The nice thing is that, considering I’m a desk jockey, I’m not going to be expected to run around all day, so it’s not affected the way work views me - long as I get my work done, I don’t think it’s going to be an issue.
People have actually just accepted the arthritis thing and moved on. Little over two weeks on the cane, and it’s now just accepted. I actually test myself every morning to see if I still need it - walk down the stairs to the basement every morning. If my leg starts to twinge and hurt after a few steps, cane comes with me.
I’ve not had a day yet where I didn’t bring it.
I get what your saying about effective hours… we know exactly how much time we can be productive… But right now at work eventhough I am extremely slow for my standards I still get stuff done more quickly then like 30-50% of my colleagues… All they seem to do is move things from one spot to the other and complain about how busy they are… Or talk for hours a day about there weekends or family…
That happened to me, just in a different direction. I hadn’t been to church for a while and one of the older ladies came up to greet me while I was explaining to another older lady that my latest MRI showed I would need surgery on my right shoulder.

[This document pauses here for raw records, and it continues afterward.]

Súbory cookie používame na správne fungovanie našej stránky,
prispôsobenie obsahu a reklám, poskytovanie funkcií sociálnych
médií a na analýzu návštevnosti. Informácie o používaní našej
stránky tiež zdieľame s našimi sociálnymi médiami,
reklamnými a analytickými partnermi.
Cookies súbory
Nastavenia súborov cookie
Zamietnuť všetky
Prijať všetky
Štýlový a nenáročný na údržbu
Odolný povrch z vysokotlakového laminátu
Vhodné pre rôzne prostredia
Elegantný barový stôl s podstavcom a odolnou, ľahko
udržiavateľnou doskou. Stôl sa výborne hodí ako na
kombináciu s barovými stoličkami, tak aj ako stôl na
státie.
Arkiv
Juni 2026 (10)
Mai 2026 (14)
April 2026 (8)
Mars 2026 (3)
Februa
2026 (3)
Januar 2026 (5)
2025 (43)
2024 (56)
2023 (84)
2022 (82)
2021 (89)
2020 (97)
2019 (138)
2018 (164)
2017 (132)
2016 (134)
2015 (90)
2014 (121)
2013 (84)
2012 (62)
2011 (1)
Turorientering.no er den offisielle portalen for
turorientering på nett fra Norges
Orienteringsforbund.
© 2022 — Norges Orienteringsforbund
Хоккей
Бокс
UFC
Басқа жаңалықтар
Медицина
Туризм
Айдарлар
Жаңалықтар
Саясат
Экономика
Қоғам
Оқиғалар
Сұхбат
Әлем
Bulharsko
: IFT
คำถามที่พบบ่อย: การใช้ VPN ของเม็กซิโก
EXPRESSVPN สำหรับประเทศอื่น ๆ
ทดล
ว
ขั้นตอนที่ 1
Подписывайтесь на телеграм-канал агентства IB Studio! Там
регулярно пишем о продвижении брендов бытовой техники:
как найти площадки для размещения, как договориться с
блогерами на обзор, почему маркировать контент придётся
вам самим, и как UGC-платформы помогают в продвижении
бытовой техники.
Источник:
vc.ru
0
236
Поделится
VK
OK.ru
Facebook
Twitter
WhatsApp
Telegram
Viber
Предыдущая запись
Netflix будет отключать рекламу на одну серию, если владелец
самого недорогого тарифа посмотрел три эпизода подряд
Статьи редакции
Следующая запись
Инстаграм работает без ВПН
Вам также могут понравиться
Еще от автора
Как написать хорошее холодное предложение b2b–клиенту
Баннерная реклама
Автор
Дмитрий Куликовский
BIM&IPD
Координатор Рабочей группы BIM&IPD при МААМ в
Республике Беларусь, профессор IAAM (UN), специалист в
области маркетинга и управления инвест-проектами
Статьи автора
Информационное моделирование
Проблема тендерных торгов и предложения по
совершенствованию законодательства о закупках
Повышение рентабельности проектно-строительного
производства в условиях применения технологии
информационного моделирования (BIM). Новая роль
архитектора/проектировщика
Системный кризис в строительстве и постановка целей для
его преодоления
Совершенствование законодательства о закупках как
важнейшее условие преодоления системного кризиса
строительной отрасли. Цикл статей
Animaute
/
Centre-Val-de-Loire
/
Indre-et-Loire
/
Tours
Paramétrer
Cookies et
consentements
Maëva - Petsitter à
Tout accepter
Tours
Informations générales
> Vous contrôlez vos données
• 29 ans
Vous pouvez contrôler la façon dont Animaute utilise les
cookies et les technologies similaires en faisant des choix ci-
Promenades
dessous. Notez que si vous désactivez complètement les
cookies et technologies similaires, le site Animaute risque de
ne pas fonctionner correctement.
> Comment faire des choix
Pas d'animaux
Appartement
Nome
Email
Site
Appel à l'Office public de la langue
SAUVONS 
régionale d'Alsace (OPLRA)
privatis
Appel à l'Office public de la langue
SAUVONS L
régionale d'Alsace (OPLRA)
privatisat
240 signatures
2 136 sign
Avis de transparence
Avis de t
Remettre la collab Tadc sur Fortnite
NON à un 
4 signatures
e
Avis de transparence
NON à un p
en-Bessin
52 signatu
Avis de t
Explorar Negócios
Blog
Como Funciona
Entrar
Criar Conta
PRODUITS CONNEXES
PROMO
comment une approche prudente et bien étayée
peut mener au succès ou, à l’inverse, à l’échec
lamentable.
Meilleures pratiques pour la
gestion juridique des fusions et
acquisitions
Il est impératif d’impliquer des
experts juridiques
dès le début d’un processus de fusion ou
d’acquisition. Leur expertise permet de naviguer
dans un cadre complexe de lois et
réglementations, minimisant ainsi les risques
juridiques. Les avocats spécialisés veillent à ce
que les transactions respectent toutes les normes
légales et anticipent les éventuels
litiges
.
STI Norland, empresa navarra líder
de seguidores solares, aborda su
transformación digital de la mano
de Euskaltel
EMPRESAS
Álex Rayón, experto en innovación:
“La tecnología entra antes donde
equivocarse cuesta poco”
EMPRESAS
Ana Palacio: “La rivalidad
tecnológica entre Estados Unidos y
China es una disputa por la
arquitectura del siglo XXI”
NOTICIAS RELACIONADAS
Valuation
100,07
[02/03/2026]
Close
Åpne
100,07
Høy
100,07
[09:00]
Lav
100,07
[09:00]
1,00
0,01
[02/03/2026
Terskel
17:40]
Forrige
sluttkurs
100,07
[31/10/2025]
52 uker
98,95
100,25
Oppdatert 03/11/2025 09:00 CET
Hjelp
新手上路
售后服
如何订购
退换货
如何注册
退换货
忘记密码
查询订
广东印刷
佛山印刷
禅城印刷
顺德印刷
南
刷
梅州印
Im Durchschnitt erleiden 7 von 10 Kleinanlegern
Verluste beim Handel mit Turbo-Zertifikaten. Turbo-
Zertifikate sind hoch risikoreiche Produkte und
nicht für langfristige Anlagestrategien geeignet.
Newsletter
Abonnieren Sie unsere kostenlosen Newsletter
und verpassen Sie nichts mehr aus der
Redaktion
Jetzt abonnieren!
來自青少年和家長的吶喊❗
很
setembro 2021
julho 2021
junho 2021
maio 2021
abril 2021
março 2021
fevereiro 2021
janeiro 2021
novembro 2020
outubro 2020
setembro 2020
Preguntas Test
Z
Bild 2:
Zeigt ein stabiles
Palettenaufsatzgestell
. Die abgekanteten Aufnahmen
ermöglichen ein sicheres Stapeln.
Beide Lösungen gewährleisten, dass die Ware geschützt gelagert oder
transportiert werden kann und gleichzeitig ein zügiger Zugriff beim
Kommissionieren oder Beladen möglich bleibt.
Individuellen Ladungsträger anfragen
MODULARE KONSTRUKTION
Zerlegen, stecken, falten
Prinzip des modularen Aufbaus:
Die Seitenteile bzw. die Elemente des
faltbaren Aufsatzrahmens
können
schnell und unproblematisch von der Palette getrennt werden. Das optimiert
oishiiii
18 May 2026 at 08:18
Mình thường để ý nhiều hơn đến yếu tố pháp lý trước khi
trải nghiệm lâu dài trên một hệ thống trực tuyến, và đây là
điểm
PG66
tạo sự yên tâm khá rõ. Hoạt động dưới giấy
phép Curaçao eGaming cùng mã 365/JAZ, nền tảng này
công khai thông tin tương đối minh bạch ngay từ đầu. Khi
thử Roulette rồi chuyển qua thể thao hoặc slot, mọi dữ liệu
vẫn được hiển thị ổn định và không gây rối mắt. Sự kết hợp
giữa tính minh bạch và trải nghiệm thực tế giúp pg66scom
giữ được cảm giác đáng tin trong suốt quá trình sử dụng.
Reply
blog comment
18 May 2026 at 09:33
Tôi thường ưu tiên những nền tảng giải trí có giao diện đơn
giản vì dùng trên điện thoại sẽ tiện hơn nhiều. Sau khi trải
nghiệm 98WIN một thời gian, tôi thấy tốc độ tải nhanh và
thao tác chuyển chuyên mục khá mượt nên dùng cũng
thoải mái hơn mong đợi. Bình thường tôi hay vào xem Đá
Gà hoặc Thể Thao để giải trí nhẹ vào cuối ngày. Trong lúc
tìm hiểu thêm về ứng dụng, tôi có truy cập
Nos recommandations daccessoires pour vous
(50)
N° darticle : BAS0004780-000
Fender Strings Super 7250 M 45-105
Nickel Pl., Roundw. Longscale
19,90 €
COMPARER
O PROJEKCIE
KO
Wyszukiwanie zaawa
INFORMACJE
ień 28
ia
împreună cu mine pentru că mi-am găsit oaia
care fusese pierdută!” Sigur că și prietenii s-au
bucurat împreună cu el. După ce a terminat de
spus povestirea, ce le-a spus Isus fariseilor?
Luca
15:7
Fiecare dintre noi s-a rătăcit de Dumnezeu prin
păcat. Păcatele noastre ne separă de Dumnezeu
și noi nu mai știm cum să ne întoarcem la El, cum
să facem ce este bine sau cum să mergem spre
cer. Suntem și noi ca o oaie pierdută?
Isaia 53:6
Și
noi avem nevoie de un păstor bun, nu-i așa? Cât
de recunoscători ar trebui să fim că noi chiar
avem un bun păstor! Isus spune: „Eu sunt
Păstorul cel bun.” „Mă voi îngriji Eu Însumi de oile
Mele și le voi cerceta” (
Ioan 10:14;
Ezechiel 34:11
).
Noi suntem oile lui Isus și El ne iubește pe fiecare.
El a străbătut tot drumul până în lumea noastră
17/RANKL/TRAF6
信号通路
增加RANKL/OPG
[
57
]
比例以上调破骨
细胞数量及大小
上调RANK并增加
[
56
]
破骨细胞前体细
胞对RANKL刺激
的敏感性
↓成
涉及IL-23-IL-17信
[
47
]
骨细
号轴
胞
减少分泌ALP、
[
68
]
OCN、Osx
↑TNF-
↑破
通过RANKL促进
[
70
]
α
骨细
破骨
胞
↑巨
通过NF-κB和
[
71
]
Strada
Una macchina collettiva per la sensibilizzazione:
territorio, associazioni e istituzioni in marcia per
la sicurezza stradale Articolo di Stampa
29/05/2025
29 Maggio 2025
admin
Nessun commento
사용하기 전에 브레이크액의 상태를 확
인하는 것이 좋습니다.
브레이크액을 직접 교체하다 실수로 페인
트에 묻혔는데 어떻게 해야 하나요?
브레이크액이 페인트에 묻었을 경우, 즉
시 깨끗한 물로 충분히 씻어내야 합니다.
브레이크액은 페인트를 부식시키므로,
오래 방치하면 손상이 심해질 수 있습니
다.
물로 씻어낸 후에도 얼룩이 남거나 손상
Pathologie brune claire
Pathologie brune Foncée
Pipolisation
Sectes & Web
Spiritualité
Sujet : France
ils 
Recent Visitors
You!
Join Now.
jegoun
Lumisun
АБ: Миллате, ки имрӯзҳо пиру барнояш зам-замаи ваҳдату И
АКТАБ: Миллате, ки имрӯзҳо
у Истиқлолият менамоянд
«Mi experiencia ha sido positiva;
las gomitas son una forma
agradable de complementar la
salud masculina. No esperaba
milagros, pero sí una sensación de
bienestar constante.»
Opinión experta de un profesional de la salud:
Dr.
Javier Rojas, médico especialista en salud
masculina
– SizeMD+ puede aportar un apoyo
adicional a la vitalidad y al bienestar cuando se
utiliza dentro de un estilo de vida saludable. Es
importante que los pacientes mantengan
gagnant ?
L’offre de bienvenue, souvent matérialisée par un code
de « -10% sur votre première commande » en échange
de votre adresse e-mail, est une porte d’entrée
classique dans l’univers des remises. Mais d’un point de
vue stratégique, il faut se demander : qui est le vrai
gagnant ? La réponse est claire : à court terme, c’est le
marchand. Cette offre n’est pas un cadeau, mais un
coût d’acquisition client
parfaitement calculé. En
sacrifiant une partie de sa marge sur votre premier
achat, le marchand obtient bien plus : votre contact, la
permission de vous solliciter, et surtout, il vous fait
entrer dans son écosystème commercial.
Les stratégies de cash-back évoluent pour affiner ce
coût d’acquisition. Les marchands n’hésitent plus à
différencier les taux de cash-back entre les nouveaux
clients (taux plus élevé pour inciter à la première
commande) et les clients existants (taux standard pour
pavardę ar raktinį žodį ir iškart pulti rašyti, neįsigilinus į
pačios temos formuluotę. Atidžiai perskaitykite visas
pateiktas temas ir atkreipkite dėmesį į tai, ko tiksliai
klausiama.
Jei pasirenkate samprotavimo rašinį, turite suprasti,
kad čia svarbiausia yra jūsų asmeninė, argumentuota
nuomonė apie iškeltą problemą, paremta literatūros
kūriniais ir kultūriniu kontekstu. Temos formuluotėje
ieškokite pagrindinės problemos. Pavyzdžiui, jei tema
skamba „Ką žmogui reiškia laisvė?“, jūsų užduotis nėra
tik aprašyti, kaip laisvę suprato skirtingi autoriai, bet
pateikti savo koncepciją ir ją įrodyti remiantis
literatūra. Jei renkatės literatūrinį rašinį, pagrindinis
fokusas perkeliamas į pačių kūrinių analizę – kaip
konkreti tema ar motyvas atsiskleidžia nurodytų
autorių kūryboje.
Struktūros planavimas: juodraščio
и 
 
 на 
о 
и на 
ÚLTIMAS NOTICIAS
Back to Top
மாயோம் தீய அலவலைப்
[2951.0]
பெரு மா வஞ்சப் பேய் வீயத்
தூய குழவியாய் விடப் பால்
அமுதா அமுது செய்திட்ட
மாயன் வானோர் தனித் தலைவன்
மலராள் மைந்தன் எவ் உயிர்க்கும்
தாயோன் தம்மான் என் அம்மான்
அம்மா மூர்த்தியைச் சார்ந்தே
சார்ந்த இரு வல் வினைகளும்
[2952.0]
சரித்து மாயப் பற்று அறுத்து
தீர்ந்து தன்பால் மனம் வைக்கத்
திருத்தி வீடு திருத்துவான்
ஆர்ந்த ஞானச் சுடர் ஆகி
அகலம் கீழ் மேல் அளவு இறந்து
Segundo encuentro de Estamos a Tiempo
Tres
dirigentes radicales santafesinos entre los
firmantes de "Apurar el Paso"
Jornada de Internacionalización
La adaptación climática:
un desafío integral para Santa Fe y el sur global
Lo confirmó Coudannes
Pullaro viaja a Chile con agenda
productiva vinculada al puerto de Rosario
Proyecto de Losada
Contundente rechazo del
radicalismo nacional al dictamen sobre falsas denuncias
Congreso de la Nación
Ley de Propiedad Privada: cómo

First older lady heard all that and as she was talking to me, HIT my right shoulder, not hard for a regular person but I yelped. When I told Paul at lunch, he wanted to know what I thought when she did that. I told him I wanted to say dang, (lady), didn’t you just hear me say part of the rotator cuff is missing on that shoulder and I need surgery?
Oh, I’d have wanted to say much more than that!!!
People are just ignorant and uninformed. I got this in my 20s and just started to explain to people just what Psoriatic Arthritis it. Best to inform them then get upset. BUT that said, what infuriates me is someone you meet, especially men, shake my hand so hard I scream. And Yes that has happened. Oh and I swore.
Oh god the handshake thing!! I hate my birthday and first day abck after New year’s! It hurts so much!
I completely relate to what you’re saying. I think there’s a fine line between providing a high-level explanation for my limitations and maintaining my privacy. At this stage of my career, I limit my sharing to a limited number of trusted colleagues.
When they say it to me, I state that I’ve had it since I was 14. I figure why not go for the full pity?
RE: the handshake
Could you avoid handshakes completely with simple decline and the vague comment “I’ve had a cold…”
That way you’re not providing any personal info, you’re avoiding the handshake, and you appear to be very upstanding and a people-person by not wanting to spread germs. Could be a win-win-win situation.
I use the cold excuse to not do the 3 kisses… Which are worse then the squeeze in my opinion…
Have Palmoplantar Pustular Psoriatic Arthritis. I was at my hairdresser’s, who I’ve seen for about a year, & who has kindly asked me in the past what the disease is & I explained as clearly as I could to a newbie. Anyway, the other day while she was working on my hair I took my shoe off & pulled my sock just off my heel (I didn’t want to freak her & the other people in the shop out by taking the sock up any further) so I could rub the swollen mound where my ankle should be. She looked at it & said oooh your ankle looks swollen - is that water retention? I could have cried.